7 The average fully burdened employee salary at the composite organization is $96,000 per year. Forrester assumes salaries at the composite organization follow a normal distribution: 68% of employees earn fully burdened annual salaries of $80,000 or less, 27% earn salaries of around $120,000, and 5% earn salaries of $180,000 or more. This distribution is in line with average salary data for private sector workers in industries such as insurance, finance, etc. Total payroll at the composite organization is $5.748 billion. Source: “Employer Costs for Employees Compensation Summary,” U.S. Bureau of Labor Statistics press release, December 15, 2023.
8 Forrester assumes the composite organization’s distribution of process changes is approximately normal: 68% of its processes change once every two years and 32% change twice per year.
9 Forrester assumes developers earn an annual fully burdened salary of $120,000 and business analysts earn an annual fully burdened salary of $80,000. Forrester also assumes developers handle all process development work in Year 1, developers perform 75% of this work in Year 2 while business analysts handle 25%, and developers perform 50% of this work in Year 3 while business analysts handle 50%. Thus, as business analysts do more process development work, the aggregate average hourly rate of team members who develop and change processes falls from $58 in Year 1 (when the team is comprised entirely by developers) to $48 in Year 3 (when the team is comprised half by developers and half by business analysts).
10 Forrester assumes that the costs of process errors follow a normal distribution: 68% of process errors cost $18 (calculated by multiplying the average time to perform a non-orchestrated process instance with the average employee hourly wage), 27% of process errors cost $180 (e.g., when employees spend additional time troubleshooting and fixing issues that are trickier than usual); 3% of errors cost $1,800, and 2% of errors cost $18,000 due to fines for violating regulations. With this distribution, process errors cost the composite organization more than $63.3 million annually. Even though 95% of the process errors entail rework only, more than 87% of the composite’s costs come from regulatory violations. This distribution yields a weighted average cost per error of $475 for the composite organization.

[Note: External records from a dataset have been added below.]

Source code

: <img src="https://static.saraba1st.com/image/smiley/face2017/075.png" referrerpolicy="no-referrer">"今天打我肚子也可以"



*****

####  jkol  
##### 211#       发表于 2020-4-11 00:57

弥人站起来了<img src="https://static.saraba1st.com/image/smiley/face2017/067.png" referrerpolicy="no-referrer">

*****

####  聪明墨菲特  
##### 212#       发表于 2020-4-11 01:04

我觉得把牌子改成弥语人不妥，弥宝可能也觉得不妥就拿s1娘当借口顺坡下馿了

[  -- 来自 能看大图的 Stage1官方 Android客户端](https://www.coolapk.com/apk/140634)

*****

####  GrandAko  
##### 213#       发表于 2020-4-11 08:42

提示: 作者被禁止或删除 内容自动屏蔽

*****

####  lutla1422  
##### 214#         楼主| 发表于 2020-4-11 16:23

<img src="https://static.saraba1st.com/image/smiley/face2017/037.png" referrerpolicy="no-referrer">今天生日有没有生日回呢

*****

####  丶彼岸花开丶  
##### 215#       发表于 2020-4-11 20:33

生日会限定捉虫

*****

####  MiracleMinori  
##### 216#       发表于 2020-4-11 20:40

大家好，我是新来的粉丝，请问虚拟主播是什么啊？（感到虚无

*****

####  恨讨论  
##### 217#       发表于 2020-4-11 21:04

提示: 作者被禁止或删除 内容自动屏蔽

11 Forrester assumes the average time for the composite organization to change processes is typically 20% of the average time to develop new processes. For example, when changing a process takes 209 hours, it requires 1,045 hours to develop most new processes. Forrester also assumes that in each year, new process development times are normally distributed. For example, during the initial period, 68% of processes take 1,045 hours to develop, 27% take 5,225 hours, and 5% take 26,125 hours. This is how Forrester determined the values for F3.